Required work: Copy every line of the entries below with no changes to wording, spelling, or order.

START Material to process

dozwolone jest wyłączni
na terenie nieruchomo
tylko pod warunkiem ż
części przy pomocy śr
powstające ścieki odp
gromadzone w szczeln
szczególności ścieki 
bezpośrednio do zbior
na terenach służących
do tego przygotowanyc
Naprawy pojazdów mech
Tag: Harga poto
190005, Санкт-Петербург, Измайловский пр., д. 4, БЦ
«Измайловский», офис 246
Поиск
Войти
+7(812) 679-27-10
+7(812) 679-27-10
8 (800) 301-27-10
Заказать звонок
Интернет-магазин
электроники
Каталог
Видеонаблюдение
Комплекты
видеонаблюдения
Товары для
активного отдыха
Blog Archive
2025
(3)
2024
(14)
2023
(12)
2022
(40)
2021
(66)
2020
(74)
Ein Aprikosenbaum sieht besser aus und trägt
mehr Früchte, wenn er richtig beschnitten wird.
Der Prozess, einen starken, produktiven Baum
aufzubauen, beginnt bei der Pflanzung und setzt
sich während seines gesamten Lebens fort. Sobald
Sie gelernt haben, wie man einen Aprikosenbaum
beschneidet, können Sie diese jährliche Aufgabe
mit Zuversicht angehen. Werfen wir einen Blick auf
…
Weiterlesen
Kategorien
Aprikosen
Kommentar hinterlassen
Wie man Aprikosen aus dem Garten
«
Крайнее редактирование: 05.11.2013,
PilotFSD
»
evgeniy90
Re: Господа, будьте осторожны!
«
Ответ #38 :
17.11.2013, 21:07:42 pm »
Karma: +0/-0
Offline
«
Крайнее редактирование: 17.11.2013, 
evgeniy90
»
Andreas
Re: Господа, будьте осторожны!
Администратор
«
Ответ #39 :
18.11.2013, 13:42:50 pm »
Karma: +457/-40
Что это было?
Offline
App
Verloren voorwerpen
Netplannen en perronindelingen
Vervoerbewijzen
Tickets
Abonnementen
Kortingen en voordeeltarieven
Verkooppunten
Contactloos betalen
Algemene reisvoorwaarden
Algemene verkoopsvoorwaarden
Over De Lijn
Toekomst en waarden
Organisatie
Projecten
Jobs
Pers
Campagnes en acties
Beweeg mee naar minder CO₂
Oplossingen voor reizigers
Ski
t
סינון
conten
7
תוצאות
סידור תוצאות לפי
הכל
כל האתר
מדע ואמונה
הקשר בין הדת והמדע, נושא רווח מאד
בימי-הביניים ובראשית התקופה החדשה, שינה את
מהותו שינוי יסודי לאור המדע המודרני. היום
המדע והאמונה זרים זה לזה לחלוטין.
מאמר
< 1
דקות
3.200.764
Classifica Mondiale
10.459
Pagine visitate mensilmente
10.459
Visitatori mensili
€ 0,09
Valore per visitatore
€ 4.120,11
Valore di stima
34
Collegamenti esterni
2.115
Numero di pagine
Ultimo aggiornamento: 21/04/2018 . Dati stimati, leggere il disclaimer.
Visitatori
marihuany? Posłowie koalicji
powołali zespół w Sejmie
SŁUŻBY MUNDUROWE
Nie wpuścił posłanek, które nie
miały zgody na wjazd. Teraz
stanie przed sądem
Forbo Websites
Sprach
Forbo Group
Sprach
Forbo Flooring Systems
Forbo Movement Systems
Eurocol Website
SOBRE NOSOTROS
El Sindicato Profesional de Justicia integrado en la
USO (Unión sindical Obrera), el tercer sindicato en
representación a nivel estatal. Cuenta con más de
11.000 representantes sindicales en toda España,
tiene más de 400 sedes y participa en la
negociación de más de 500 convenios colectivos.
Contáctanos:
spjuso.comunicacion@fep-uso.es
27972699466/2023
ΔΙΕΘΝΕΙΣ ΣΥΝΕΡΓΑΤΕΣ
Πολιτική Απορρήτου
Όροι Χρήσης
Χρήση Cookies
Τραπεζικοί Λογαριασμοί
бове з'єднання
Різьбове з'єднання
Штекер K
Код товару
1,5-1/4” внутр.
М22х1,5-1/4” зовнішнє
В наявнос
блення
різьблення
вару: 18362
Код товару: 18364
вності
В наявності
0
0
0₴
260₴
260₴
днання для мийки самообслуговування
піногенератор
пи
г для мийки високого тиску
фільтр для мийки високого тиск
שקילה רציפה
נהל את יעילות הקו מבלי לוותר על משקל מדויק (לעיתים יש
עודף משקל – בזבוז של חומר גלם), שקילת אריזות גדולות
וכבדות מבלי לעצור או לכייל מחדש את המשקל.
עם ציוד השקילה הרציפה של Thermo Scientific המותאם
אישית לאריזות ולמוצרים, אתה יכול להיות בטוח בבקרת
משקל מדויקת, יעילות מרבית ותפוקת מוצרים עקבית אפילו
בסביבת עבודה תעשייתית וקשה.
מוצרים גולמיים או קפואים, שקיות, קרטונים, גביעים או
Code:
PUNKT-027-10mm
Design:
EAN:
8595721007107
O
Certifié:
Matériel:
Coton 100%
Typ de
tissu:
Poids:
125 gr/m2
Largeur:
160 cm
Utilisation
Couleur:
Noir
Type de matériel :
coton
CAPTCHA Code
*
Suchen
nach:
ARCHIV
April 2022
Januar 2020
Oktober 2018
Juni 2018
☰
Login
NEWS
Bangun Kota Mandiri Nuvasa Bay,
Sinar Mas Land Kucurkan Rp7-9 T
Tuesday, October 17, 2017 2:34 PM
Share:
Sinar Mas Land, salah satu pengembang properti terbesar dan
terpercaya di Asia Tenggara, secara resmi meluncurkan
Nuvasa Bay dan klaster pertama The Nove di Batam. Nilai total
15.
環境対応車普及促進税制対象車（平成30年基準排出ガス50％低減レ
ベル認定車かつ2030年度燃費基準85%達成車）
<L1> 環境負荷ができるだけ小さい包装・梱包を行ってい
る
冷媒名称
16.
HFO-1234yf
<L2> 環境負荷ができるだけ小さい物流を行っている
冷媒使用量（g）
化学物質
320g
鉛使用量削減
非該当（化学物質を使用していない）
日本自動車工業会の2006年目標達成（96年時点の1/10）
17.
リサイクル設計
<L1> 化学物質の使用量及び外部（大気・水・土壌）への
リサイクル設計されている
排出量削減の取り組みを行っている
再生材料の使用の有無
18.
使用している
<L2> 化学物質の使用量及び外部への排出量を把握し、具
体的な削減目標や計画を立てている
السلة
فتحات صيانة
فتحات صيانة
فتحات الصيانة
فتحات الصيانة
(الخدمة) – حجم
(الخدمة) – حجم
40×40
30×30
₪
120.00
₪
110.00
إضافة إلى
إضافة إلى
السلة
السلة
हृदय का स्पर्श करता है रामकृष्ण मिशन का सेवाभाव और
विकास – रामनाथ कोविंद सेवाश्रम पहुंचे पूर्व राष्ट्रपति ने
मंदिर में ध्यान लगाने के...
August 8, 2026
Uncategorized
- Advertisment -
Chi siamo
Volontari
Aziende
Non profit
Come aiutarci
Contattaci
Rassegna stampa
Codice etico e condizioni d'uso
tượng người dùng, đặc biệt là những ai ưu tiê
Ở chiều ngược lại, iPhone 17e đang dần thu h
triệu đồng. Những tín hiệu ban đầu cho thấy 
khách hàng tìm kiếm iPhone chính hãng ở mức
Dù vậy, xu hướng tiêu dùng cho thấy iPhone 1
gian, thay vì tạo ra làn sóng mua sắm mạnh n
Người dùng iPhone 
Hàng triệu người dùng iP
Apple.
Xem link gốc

END Material to process

Output:
dozwolone jest wyłączni
na terenie nieruchomo
tylko pod warunkiem ż
części przy pomocy śr
powstające ścieki odp
gromadzone w szczeln
szczególności ścieki 
bezpośrednio do zbior
na terenach służących
do tego przygotowanyc
Naprawy pojazdów mech
Tag: Harga poto
190005, Санкт-Петербург, Измайловский пр., д. 4, БЦ
«Измайловский», офис 246
Поиск
Войти
+7(812) 679-27-10
+7(812) 679-27-10
8 (800) 301-27-10
Заказать звонок
Интернет-магазин
электроники
Каталог
Видеонаблюдение
Комплекты
видеонаблюдения
Товары для
активного отдыха
Blog Archive
2025
(3)
2024
(14)
2023
(12)
2022
(40)
2021
(66)
2020
(74)
Ein Aprikosenbaum sieht besser aus und trägt
mehr Früchte, wenn er richtig beschnitten wird.
Der Prozess, einen starken, produktiven Baum
aufzubauen, beginnt bei der Pflanzung und setzt
sich während seines gesamten Lebens fort. Sobald
Sie gelernt haben, wie man einen Aprikosenbaum
beschneidet, können Sie diese jährliche Aufgabe
mit Zuversicht angehen. Werfen wir einen Blick auf
…
Weiterlesen
Kategorien
Aprikosen
Kommentar hinterlassen
Wie man Aprikosen aus dem Garten
«
Крайнее редактирование: 05.11.2013,
PilotFSD
»
evgeniy90
Re: Господа, будьте осторожны!
«
Ответ #38 :
17.11.2013, 21:07:42 pm »
Karma: +0/-0
Offline
«
Крайнее редактирование: 17.11.2013, 
evgeniy90
»
Andreas
Re: Господа, будьте осторожны!
Администратор
«
Ответ #39 :
18.11.2013, 13:42:50 pm »
Karma: +457/-40
Что это было?
Offline
App
Verloren voorwerpen
Netplannen en perronindelingen
Vervoerbewijzen
Tickets
Abonnementen
Kortingen en voordeeltarieven
Verkooppunten
Contactloos betalen
Algemene reisvoorwaarden
Algemene verkoopsvoorwaarden
Over De Lijn
Toekomst en waarden
Organisatie
Projecten
Jobs
Pers
Campagnes en acties
Beweeg mee naar minder CO₂
Oplossingen voor reizigers
Ski
t
סינון
conten
7
תוצאות
סידור תוצאות לפי
הכל
כל האתר
מדע ואמונה
הקשר בין הדת והמדע, נושא רווח מאד
בימי-הביניים ובראשית התקופה החדשה, שינה את
מהותו שינוי יסודי לאור המדע המודרני. היום
המדע והאמונה זרים זה לזה לחלוטין.
מאמר
< 1
דקות
3.200.764
Classifica Mondiale
10.459
Pagine visitate mensilmente
10.459
Visitatori mensili
€ 0,09
Valore per visitatore
€ 4.120,11
Valore di stima
34
Collegamenti esterni
2.115
Numero di pagine
Ultimo aggiornamento: 21/04/2018 . Dati stimati, leggere il disclaimer.
Visitatori
marihuany? Posłowie koalicji
powołali zespół w Sejmie
SŁUŻBY MUNDUROWE
Nie wpuścił posłanek, które nie
miały zgody na wjazd. Teraz
stanie przed sądem
Forbo Websites
Sprach
Forbo Group
Sprach
Forbo Flooring Systems
Forbo Movement Systems
Eurocol Website
SOBRE NOSOTROS
El Sindicato Profesional de Justicia integrado en la
USO (Unión sindical Obrera), el tercer sindicato en
representación a nivel estatal. Cuenta con más de
11.000 representantes sindicales en toda España,
tiene más de 400 sedes y participa en la
negociación de más de 500 convenios colectivos.
Contáctanos:
spjuso.comunicacion@fep-uso.es
27972699466/2023
ΔΙΕΘΝΕΙΣ ΣΥΝΕΡΓΑΤΕΣ
Πολιτική Απορρήτου
Όροι Χρήσης
Χρήση Cookies
Τραπεζικοί Λογαριασμοί
бове з'єднання
Різьбове з'єднання
Штекер K
Код товару
1,5-1/4” внутр.
М22х1,5-1/4” зовнішнє
В наявнос
блення
різьблення
вару: 18362
Код товару: 18364
вності
В наявності
0
0
0₴
260₴
260₴
днання для мийки самообслуговування
піногенератор
пи
г для мийки високого тиску
фільтр для мийки високого тиск
שקילה רציפה
נהל את יעילות הקו מבלי לוותר על משקל מדויק (לעיתים יש
עודף משקל – בזבוז של חומר גלם), שקילת אריזות גדולות
וכבדות מבלי לעצור או לכייל מחדש את המשקל.
עם ציוד השקילה הרציפה של Thermo Scientific המותאם
אישית לאריזות ולמוצרים, אתה יכול להיות בטוח בבקרת
משקל מדויקת, יעילות מרבית ותפוקת מוצרים עקבית אפילו
בסביבת עבודה תעשייתית וקשה.
מוצרים גולמיים או קפואים, שקיות, קרטונים, גביעים או
Code:
PUNKT-027-10mm
Design:
EAN:
8595721007107
O
Certifié:
Matériel:
Coton 100%
Typ de
tissu:
Poids:
125 gr/m2
Largeur:
160 cm
Utilisation
Couleur:
Noir
Type de matériel :
coton
CAPTCHA Code
*
Suchen
nach:
ARCHIV
April 2022
Januar 2020
Oktober 2018
Juni 2018
☰
Login
NEWS
Bangun Kota Mandiri Nuvasa Bay,
Sinar Mas Land Kucurkan Rp7-9 T
Tuesday, October 17, 2017 2:34 PM
Share:
Sinar Mas Land, salah satu pengembang properti terbesar dan
terpercaya di Asia Tenggara, secara resmi meluncurkan
Nuvasa Bay dan klaster pertama The Nove di Batam. Nilai total
15.
環境対応車普及促進税制対象車（平成30年基準排出ガス50％低減レ
ベル認定車かつ2030年度燃費基準85%達成車）
<L1> 環境負荷ができるだけ小さい包装・梱包を行ってい
る
冷媒名称
16.
HFO-1234yf
<L2> 環境負荷ができるだけ小さい物流を行っている
冷媒使用量（g）
化学物質
320g
鉛使用量削減
非該当（化学物質を使用していない）
日本自動車工業会の2006年目標達成（96年時点の1/10）
17.
リサイクル設計
<L1> 化学物質の使用量及び外部（大気・水・土壌）への
リサイクル設計されている
排出量削減の取り組みを行っている
再生材料の使用の有無
18.
使用している
<L2> 化学物質の使用量及び外部への排出量を把握し、具
体的な削減目標や計画を立てている
السلة
فتحات صيانة
فتحات صيانة
فتحات الصيانة
فتحات الصيانة
(الخدمة) – حجم
(الخدمة) – حجم
40×40
30×30
₪
120.00
₪
110.00
إضافة إلى
إضافة إلى
السلة
السلة
हृदय का स्पर्श करता है रामकृष्ण मिशन का सेवाभाव और
विकास – रामनाथ कोविंद सेवाश्रम पहुंचे पूर्व राष्ट्रपति ने
मंदिर में ध्यान लगाने के...
August 8, 2026
Uncategorized
- Advertisment -
Chi siamo
Volontari
Aziende
Non profit
Come aiutarci
Contattaci
Rassegna stampa
Codice etico e condizioni d'uso
tượng người dùng, đặc biệt là những ai ưu tiê
Ở chiều ngược lại, iPhone 17e đang dần thu h
triệu đồng. Những tín hiệu ban đầu cho thấy 
khách hàng tìm kiếm iPhone chính hãng ở mức
Dù vậy, xu hướng tiêu dùng cho thấy iPhone 1
gian, thay vì tạo ra làn sóng mua sắm mạnh n
Người dùng iPhone 
Hàng triệu người dùng iP
Apple.
Xem link gốc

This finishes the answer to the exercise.